»»
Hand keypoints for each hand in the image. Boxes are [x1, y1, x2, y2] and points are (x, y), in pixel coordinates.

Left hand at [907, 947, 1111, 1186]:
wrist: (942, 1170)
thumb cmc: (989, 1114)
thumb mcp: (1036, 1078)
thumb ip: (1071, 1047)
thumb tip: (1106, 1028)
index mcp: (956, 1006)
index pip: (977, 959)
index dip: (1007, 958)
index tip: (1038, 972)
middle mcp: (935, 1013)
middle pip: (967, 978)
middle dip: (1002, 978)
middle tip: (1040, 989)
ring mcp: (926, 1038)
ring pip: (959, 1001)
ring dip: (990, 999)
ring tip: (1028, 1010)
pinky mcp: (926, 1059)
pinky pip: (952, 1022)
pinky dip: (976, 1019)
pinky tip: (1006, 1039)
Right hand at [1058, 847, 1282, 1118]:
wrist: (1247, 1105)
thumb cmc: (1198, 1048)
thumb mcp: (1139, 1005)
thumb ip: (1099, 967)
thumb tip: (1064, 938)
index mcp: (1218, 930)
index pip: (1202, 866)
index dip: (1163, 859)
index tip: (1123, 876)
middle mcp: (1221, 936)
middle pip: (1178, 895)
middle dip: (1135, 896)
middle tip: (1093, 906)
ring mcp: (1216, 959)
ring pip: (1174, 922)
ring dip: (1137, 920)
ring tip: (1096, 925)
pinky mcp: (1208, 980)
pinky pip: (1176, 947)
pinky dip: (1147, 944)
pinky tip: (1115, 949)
««
»»
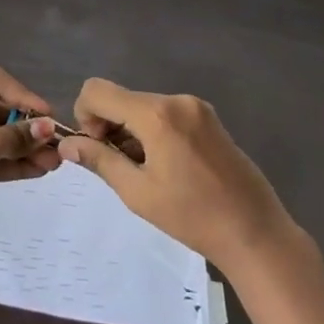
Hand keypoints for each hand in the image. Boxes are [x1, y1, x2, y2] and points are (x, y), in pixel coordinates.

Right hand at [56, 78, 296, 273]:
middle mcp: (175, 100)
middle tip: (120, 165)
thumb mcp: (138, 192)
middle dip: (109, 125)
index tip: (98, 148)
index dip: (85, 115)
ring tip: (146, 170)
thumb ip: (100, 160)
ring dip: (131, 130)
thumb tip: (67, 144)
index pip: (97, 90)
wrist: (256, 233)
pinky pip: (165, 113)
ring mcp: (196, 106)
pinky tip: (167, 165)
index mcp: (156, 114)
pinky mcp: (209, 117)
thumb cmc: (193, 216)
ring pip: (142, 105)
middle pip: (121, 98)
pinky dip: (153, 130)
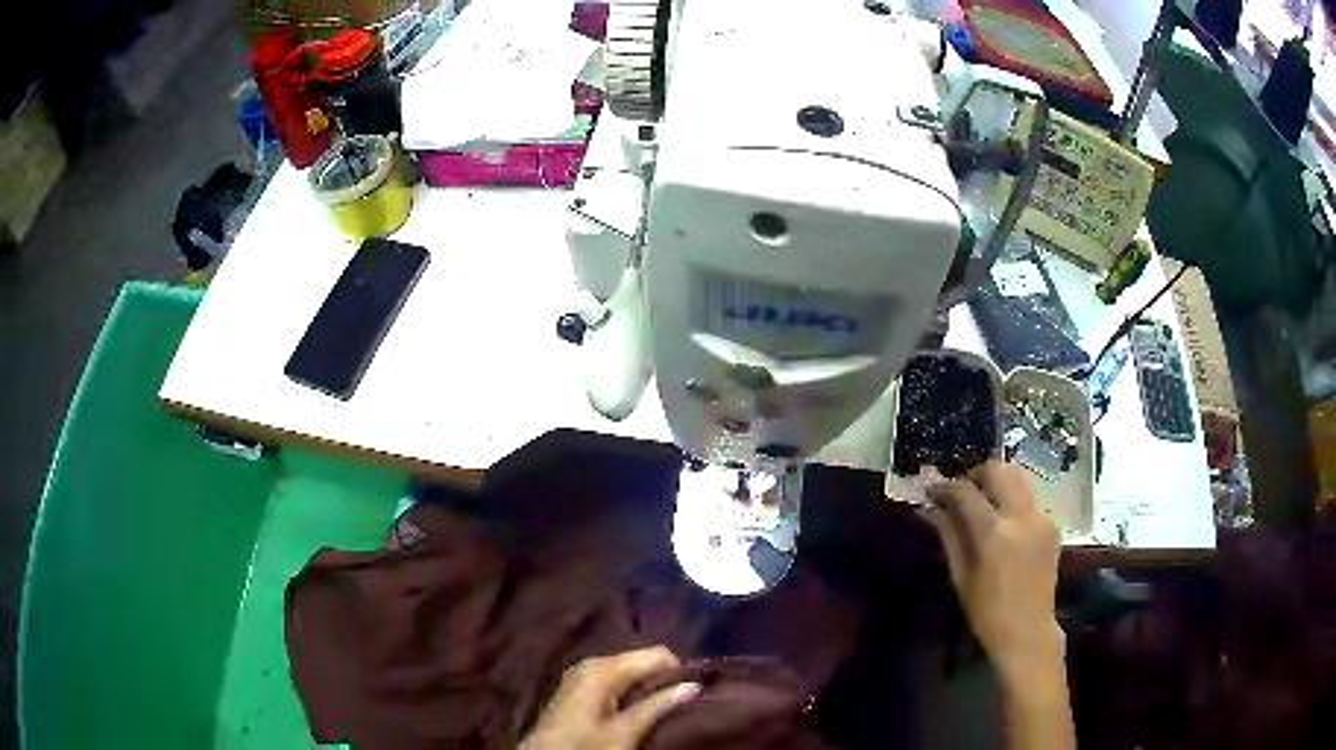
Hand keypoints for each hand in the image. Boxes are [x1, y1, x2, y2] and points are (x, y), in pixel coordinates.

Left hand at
««
[What is expected]
Within the material above, copy exactly the lines from the line that holds "middle mcp: (1221, 936)" up to and including the line that holds "pinky tip: (1115, 949)".

[Worked solution]
middle mcp: (1221, 936)
middle pip: (1178, 895)
middle dip: (1135, 896)
middle tip: (1093, 906)
ring mcp: (1216, 959)
ring pip: (1174, 922)
ring dip: (1137, 920)
ring tip: (1096, 925)
pinky mcp: (1208, 980)
pinky pip: (1176, 947)
pinky dip: (1147, 944)
pinky tip: (1115, 949)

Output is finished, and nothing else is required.